== Exercise input

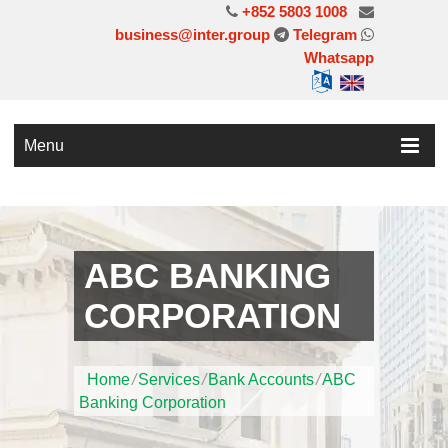
+852 5803 1008
business@inter.group
Telegram
Whatsapp
Menu
ABC BANKING
CORPORATION
Home
/
Services
/
Bank Accounts
/
ABC
Banking Corporation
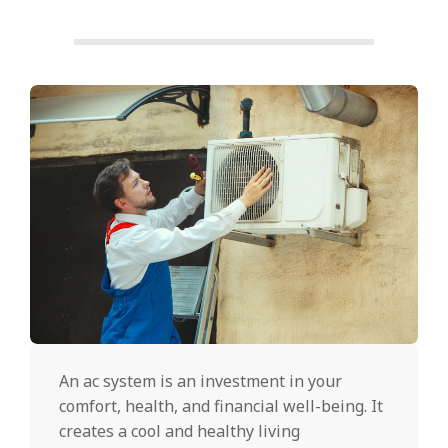
An ac system is an investment in your
comfort, health, and financial well-being. It
creates a cool and healthy living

====

Exercise requirements:
The records above are to be retyped exactly, with every picture left out.

Output below:
+852 5803 1008
business@inter.group
Telegram
Whatsapp
Menu
ABC BANKING
CORPORATION
Home
/
Services
/
Bank Accounts
/
ABC
Banking Corporation
An ac system is an investment in your
comfort, health, and financial well-being. It
creates a cool and healthy living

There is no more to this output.